A campainha do almoço repicava no primeiro toque; Ruth fechava o seu violino e Nina descia ao jardim com a Noca, para admirarem tambem o grupo do lago, mandado da cidade por Francisco Theodoro.

Nina vinha na frente, com o seu modo tranquillo de ménagère, bem penteada, com um vestido escuro, alegrado pela nota branca de um aventalzinho circumdado de rendas. Atraz d'ella, Noca bamboleava o seu corpo cheio, sem collete, vestida de chita clara, rindo alto de uma anecdota do copeiro.

Camilla teve um sobresalto.

Tambem aquella, a Nina, saberia tudo? Teve impetos de lhe ir ao encontro e perguntar-lho; mas abaixou os olhos para os cabellos negros da Rachel e da Lia, que se cosiam ás suas saias, e passou-lhes as mãos na cabeça, de vagar, numa caricia muda, grata ao seu amor e á sua innocencia.

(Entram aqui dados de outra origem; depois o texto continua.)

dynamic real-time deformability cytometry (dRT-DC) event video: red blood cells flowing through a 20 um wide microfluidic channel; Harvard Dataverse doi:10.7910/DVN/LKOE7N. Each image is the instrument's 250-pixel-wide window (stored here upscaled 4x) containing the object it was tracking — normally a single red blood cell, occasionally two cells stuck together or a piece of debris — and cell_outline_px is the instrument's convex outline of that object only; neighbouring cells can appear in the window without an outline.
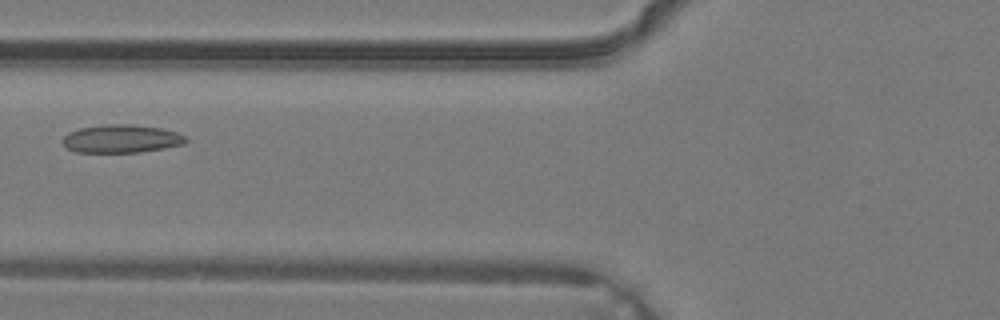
{"species": "common noctule bat (a hibernating species)", "species_latin": "Nyctalus noctula", "temperature_condition": "warm", "stored_images_in_passage": 2, "camera_frame_rate_fps": 3000, "um_per_image_px": 0.085, "animal": {"sex": "male", "body_mass_g": 19.2, "forearm_length_mm": 51.8}, "frame": {"image": 1, "passage_image": 2, "time_ms": 0.333, "image_size_px": [1000, 320], "cell_outline_px": [[188, 140], [184, 144], [164, 148], [140, 152], [76, 152], [68, 148], [64, 144], [64, 136], [68, 132], [80, 128], [104, 124], [132, 124], [160, 128], [176, 132], [184, 136]], "centroid_in_image_um": [10.32, 11.79], "position_along_channel_um": 115.5, "area_um2": 20.06}}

—Que engraçadinho! não acha, tia Milla, que ha de fazer bonita vista depois de collocado no meio do lago?

—Acho...

—É de muito gosto!

Noca tinha pena. Coitadinhas das creanças! haviam de ir assim tão núas para o sereno das noites? Muito chic!

Uns admiravam a belleza da menina, outros a do menino, e afinal concordavam que o conjuncto é que valia tudo. Ruth veio por ultimo; queixava-se de fome. A campainha vibrava pela segunda vez. Pediram, a opinião d'ella; não era tão bonito, aquillo?

—Nunca apreciei bonecos; vocês bem sabem...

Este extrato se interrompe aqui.